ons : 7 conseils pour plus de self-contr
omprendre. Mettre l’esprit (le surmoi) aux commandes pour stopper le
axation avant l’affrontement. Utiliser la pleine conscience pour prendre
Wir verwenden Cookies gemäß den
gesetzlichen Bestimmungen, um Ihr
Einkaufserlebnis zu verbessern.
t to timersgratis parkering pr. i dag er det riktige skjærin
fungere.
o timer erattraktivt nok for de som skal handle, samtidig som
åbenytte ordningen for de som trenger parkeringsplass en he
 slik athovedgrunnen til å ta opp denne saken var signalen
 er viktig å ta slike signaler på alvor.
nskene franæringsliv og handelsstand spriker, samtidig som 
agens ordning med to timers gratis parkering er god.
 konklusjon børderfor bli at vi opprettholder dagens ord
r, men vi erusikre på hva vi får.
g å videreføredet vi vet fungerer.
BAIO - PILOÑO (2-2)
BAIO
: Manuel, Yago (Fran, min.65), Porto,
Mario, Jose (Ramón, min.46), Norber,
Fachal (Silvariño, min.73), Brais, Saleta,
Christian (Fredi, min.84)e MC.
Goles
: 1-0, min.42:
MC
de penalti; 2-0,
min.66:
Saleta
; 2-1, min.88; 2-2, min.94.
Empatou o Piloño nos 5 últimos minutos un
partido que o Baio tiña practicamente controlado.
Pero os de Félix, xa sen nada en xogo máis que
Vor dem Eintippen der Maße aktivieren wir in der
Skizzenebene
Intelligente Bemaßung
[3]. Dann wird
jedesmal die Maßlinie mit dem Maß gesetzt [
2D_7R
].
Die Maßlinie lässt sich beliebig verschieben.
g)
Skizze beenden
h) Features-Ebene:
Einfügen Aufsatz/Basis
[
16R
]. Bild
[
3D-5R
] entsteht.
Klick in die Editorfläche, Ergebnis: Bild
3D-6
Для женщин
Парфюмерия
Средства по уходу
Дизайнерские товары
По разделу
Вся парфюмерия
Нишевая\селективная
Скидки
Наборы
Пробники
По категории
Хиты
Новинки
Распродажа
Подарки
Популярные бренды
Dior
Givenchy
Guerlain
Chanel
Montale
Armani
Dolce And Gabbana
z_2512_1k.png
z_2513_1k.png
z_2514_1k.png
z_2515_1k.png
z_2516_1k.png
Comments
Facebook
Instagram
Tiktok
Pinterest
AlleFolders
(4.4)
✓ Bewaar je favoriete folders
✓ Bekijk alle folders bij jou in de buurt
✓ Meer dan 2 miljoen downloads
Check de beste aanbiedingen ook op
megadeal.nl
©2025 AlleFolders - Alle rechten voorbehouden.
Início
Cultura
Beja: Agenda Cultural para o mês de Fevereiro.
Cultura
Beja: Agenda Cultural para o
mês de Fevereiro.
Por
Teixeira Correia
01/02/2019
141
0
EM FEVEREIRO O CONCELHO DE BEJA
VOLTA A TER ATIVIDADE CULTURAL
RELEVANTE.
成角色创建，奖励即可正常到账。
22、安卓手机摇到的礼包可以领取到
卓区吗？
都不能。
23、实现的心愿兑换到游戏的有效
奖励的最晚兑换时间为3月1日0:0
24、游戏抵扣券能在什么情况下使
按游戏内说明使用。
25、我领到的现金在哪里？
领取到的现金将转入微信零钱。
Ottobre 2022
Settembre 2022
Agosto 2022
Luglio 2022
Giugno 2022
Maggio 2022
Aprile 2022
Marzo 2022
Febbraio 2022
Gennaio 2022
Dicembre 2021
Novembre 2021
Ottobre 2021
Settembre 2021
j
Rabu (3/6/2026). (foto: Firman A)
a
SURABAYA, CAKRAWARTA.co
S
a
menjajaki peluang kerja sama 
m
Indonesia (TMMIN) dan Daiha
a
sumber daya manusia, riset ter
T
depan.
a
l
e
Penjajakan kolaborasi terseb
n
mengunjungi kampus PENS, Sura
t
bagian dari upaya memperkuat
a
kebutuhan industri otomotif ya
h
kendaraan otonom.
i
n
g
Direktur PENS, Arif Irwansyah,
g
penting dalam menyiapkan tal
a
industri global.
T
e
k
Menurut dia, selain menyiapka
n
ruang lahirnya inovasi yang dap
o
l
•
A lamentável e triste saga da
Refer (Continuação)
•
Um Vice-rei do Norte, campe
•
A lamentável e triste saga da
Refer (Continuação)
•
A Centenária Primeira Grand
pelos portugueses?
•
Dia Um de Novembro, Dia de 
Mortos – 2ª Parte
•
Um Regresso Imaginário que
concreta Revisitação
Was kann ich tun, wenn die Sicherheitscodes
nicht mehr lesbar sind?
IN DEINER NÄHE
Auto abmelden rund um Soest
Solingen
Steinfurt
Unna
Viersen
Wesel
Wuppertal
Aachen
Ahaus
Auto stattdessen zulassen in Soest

Exercise aim:
Return, word for word, every line of the material from its very first line through the line containing "åbenytte ordningen for", including both of those lines.

Expected output:
ons : 7 conseils pour plus de self-contr
omprendre. Mettre l’esprit (le surmoi) aux commandes pour stopper le
axation avant l’affrontement. Utiliser la pleine conscience pour prendre
Wir verwenden Cookies gemäß den
gesetzlichen Bestimmungen, um Ihr
Einkaufserlebnis zu verbessern.
t to timersgratis parkering pr. i dag er det riktige skjærin
fungere.
o timer erattraktivt nok for de som skal handle, samtidig som
åbenytte ordningen for de som trenger parkeringsplass en he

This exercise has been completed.